Author: Wong, Jennifer
Under the direction of: Mathieu Valette et San San Hnin Tun
Langue française Texte français

Keywords : Burmese, Foreign language learning, Under-resourced languages, Corpus creation, Lexical frequency, Readability.


Read the thesis.


Finding reading material suitable for learners of less commonly taught languages is a common issue, both for learners and teachers. Natural language processing offers promising methods to facilitate the selection process. Since their implementation requires language specific training corpora, and such languages are also less well-resourced, corpus quality is even more important. We have found it necessary to take in to account not only the particularities of the language and how its writing system is computerized, but also the context of how the corpus is to be used, considering aspects such as orthography, studies in linguistics and lexicography, cultural aspects and even the teaching tradition, as students are probably more influenced by existing resources when they are scarce. This thesis looks at the application of a method for text evaluation for learners of Burmese as a foreign language. We detail the creation of two types of corpora : authentic texts and didactic resources, using the second type to inform how the authentic texts are segmented into minimal units of analysis or “words”, a necessary pretreatment as Burmese does not delimit words with spaces.

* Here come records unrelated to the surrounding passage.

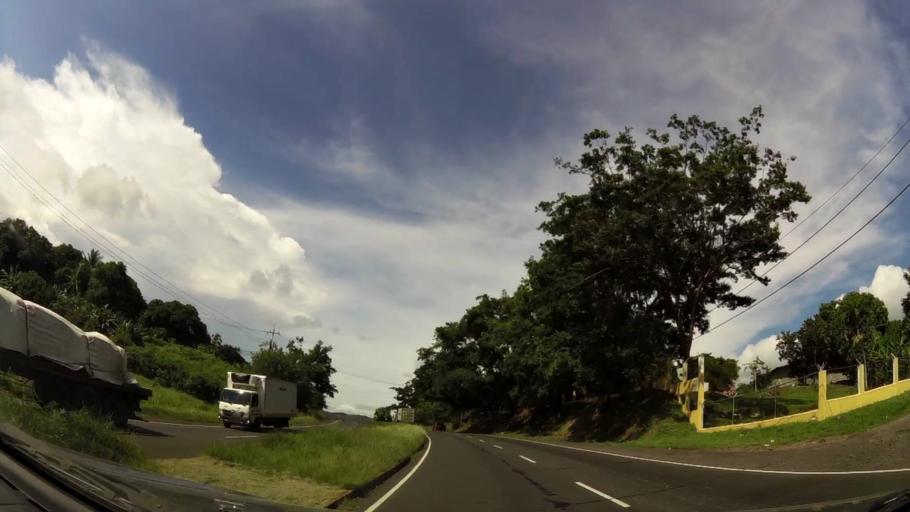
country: PA
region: Panama
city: Capira
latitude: 8.6766
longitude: -79.8686
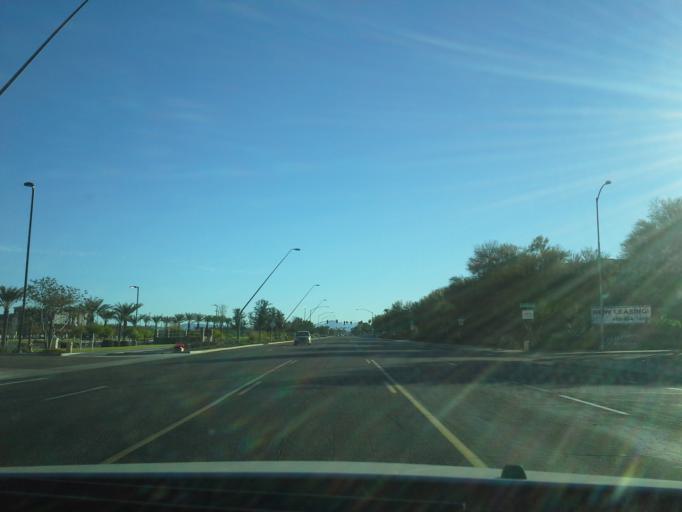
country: US
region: Arizona
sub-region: Maricopa County
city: Tempe
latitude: 33.4294
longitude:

We also take into account cultural aspects and ngram syllable frequency in training a dictionary-based segmentation tool. The authentic text corpora are then used to create a general lexical frequency list, using the averaged reduced frequency method to account for dispersion. This list is then used to create a support vector machine to order texts by increasing difficulty using solely lexical data, a method that is promising for less-resourced languages.